⟨

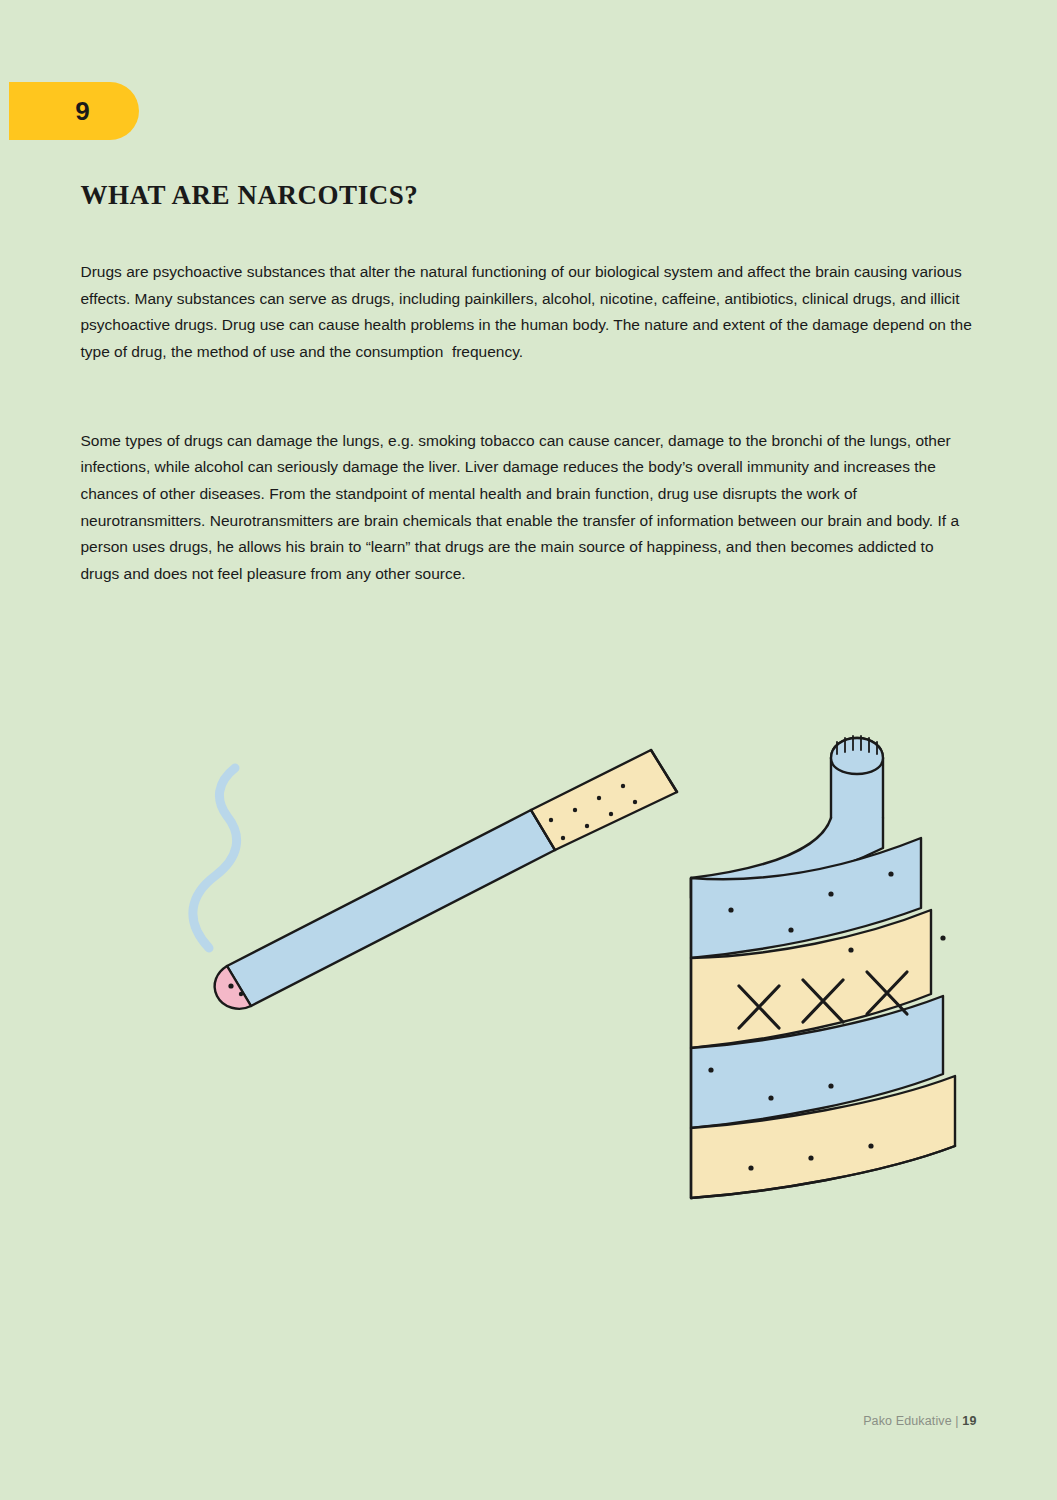9
What are narcotics?
Drugs are psychoactive substances that alter the natural functioning of our biological system and affect the brain causing various effects. Many substances can serve as drugs, including painkillers, alcohol, nicotine, caffeine, antibiotics, clinical drugs, and illicit psychoactive drugs. Drug use can cause health problems in the human body. The nature and extent of the damage depend on the type of drug, the method of use and the consumption frequency.
Some types of drugs can damage the lungs, e.g. smoking tobacco can cause cancer, damage to the bronchi of the lungs, other infections, while alcohol can seriously damage the liver. Liver damage reduces the body’s overall immunity and increases the chances of other diseases. From the standpoint of mental health and brain function, drug use disrupts the work of neurotransmitters. Neurotransmitters are brain chemicals that enable the transfer of information between our brain and body. If a person uses drugs, he allows his brain to “learn” that drugs are the main source of happiness, and then becomes addicted to drugs and does not feel pleasure from any other source.
Pako Edukative | 19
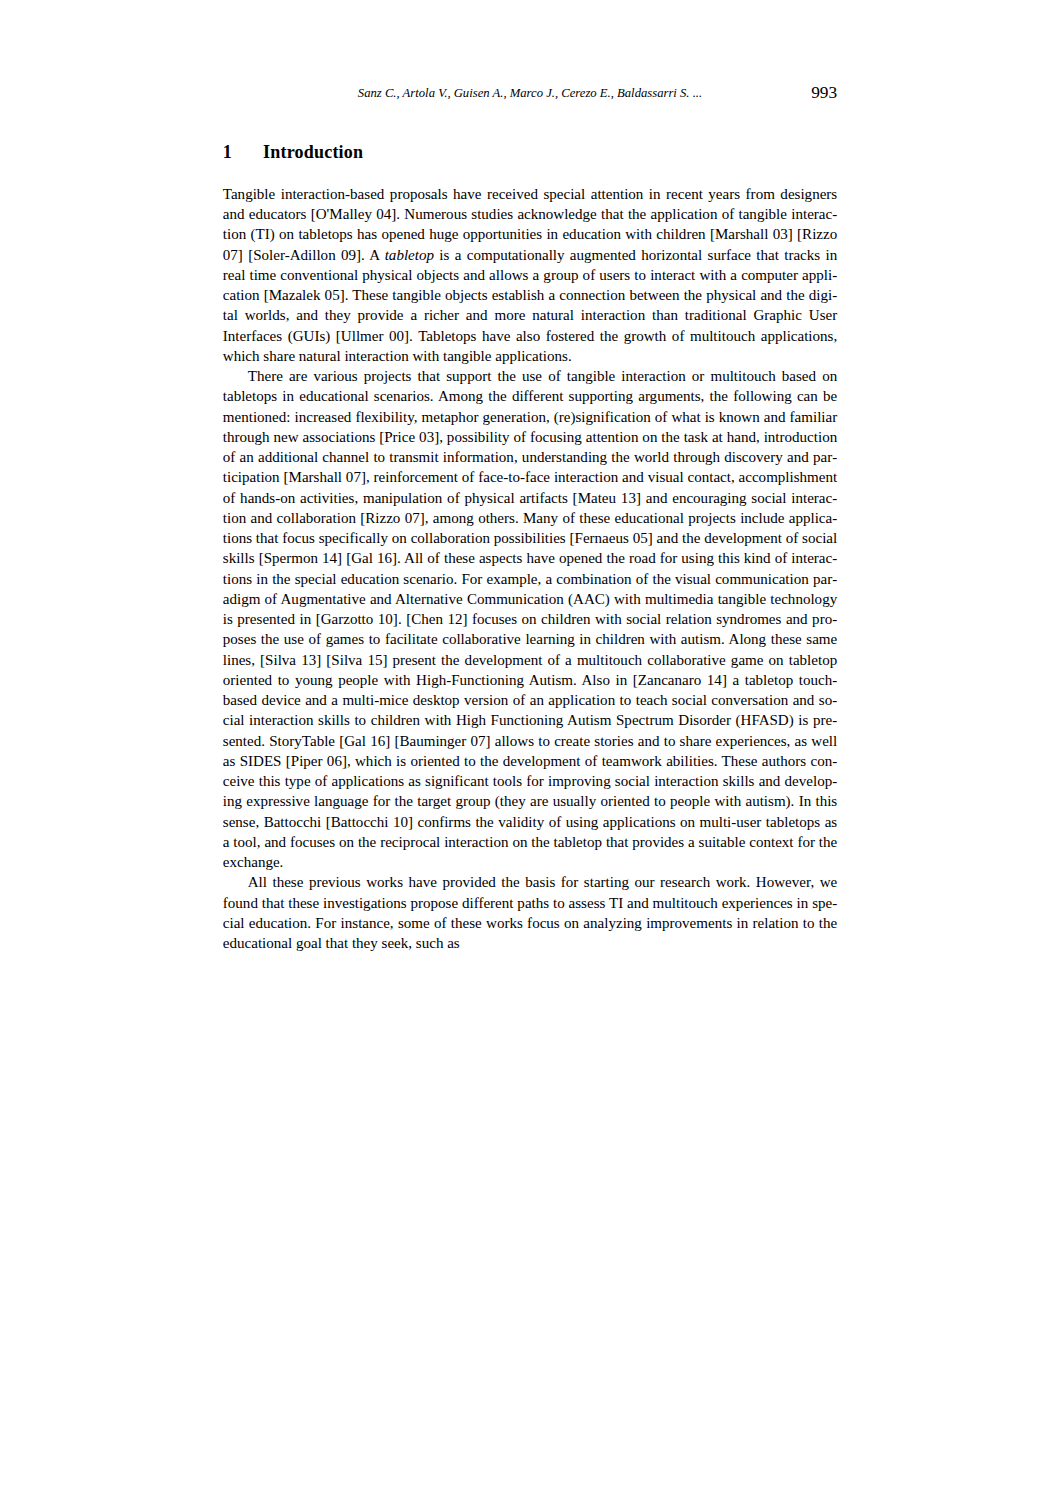Sanz C., Artola V., Guisen A., Marco J., Cerezo E., Baldassarri S. ... 993
1 Introduction
Tangible interaction-based proposals have received special attention in recent years from designers and educators [O'Malley 04]. Numerous studies acknowledge that the application of tangible interaction (TI) on tabletops has opened huge opportunities in education with children [Marshall 03] [Rizzo 07] [Soler-Adillon 09]. A tabletop is a computationally augmented horizontal surface that tracks in real time conventional physical objects and allows a group of users to interact with a computer application [Mazalek 05]. These tangible objects establish a connection between the physical and the digital worlds, and they provide a richer and more natural interaction than traditional Graphic User Interfaces (GUIs) [Ullmer 00]. Tabletops have also fostered the growth of multitouch applications, which share natural interaction with tangible applications.
There are various projects that support the use of tangible interaction or multitouch based on tabletops in educational scenarios. Among the different supporting arguments, the following can be mentioned: increased flexibility, metaphor generation, (re)signification of what is known and familiar through new associations [Price 03], possibility of focusing attention on the task at hand, introduction of an additional channel to transmit information, understanding the world through discovery and participation [Marshall 07], reinforcement of face-to-face interaction and visual contact, accomplishment of hands-on activities, manipulation of physical artifacts [Mateu 13] and encouraging social interaction and collaboration [Rizzo 07], among others. Many of these educational projects include applications that focus specifically on collaboration possibilities [Fernaeus 05] and the development of social skills [Spermon 14] [Gal 16]. All of these aspects have opened the road for using this kind of interactions in the special education scenario. For example, a combination of the visual communication paradigm of Augmentative and Alternative Communication (AAC) with multimedia tangible technology is presented in [Garzotto 10]. [Chen 12] focuses on children with social relation syndromes and proposes the use of games to facilitate collaborative learning in children with autism. Along these same lines, [Silva 13] [Silva 15] present the development of a multitouch collaborative game on tabletop oriented to young people with High-Functioning Autism. Also in [Zancanaro 14] a tabletop touch-based device and a multi-mice desktop version of an application to teach social conversation and social interaction skills to children with High Functioning Autism Spectrum Disorder (HFASD) is presented. StoryTable [Gal 16] [Bauminger 07] allows to create stories and to share experiences, as well as SIDES [Piper 06], which is oriented to the development of teamwork abilities. These authors conceive this type of applications as significant tools for improving social interaction skills and developing expressive language for the target group (they are usually oriented to people with autism). In this sense, Battocchi [Battocchi 10] confirms the validity of using applications on multi-user tabletops as a tool, and focuses on the reciprocal interaction on the tabletop that provides a suitable context for the exchange.
All these previous works have provided the basis for starting our research work. However, we found that these investigations propose different paths to assess TI and multitouch experiences in special education. For instance, some of these works focus on analyzing improvements in relation to the educational goal that they seek, such as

⟩

*Task brief:*
All of the records above should be returned exactly, though the pictures should not.

*Response to the exercise:*
9
What are narcotics?
Drugs are psychoactive substances that alter the natural functioning of our biological system and affect the brain causing various effects. Many substances can serve as drugs, including painkillers, alcohol, nicotine, caffeine, antibiotics, clinical drugs, and illicit psychoactive drugs. Drug use can cause health problems in the human body. The nature and extent of the damage depend on the type of drug, the method of use and the consumption frequency.
Some types of drugs can damage the lungs, e.g. smoking tobacco can cause cancer, damage to the bronchi of the lungs, other infections, while alcohol can seriously damage the liver. Liver damage reduces the body’s overall immunity and increases the chances of other diseases. From the standpoint of mental health and brain function, drug use disrupts the work of neurotransmitters. Neurotransmitters are brain chemicals that enable the transfer of information between our brain and body. If a person uses drugs, he allows his brain to “learn” that drugs are the main source of happiness, and then becomes addicted to drugs and does not feel pleasure from any other source.
Pako Edukative | 19
Sanz C., Artola V., Guisen A., Marco J., Cerezo E., Baldassarri S. ... 993
1 Introduction
Tangible interaction-based proposals have received special attention in recent years from designers and educators [O'Malley 04]. Numerous studies acknowledge that the application of tangible interaction (TI) on tabletops has opened huge opportunities in education with children [Marshall 03] [Rizzo 07] [Soler-Adillon 09]. A tabletop is a computationally augmented horizontal surface that tracks in real time conventional physical objects and allows a group of users to interact with a computer application [Mazalek 05]. These tangible objects establish a connection between the physical and the digital worlds, and they provide a richer and more natural interaction than traditional Graphic User Interfaces (GUIs) [Ullmer 00]. Tabletops have also fostered the growth of multitouch applications, which share natural interaction with tangible applications.
There are various projects that support the use of tangible interaction or multitouch based on tabletops in educational scenarios. Among the different supporting arguments, the following can be mentioned: increased flexibility, metaphor generation, (re)signification of what is known and familiar through new associations [Price 03], possibility of focusing attention on the task at hand, introduction of an additional channel to transmit information, understanding the world through discovery and participation [Marshall 07], reinforcement of face-to-face interaction and visual contact, accomplishment of hands-on activities, manipulation of physical artifacts [Mateu 13] and encouraging social interaction and collaboration [Rizzo 07], among others. Many of these educational projects include applications that focus specifically on collaboration possibilities [Fernaeus 05] and the development of social skills [Spermon 14] [Gal 16]. All of these aspects have opened the road for using this kind of interactions in the special education scenario. For example, a combination of the visual communication paradigm of Augmentative and Alternative Communication (AAC) with multimedia tangible technology is presented in [Garzotto 10]. [Chen 12] focuses on children with social relation syndromes and proposes the use of games to facilitate collaborative learning in children with autism. Along these same lines, [Silva 13] [Silva 15] present the development of a multitouch collaborative game on tabletop oriented to young people with High-Functioning Autism. Also in [Zancanaro 14] a tabletop touch-based device and a multi-mice desktop version of an application to teach social conversation and social interaction skills to children with High Functioning Autism Spectrum Disorder (HFASD) is presented. StoryTable [Gal 16] [Bauminger 07] allows to create stories and to share experiences, as well as SIDES [Piper 06], which is oriented to the development of teamwork abilities. These authors conceive this type of applications as significant tools for improving social interaction skills and developing expressive language for the target group (they are usually oriented to people with autism). In this sense, Battocchi [Battocchi 10] confirms the validity of using applications on multi-user tabletops as a tool, and focuses on the reciprocal interaction on the tabletop that provides a suitable context for the exchange.
All these previous works have provided the basis for starting our research work. However, we found that these investigations propose different paths to assess TI and multitouch experiences in special education. For instance, some of these works focus on analyzing improvements in relation to the educational goal that they seek, such as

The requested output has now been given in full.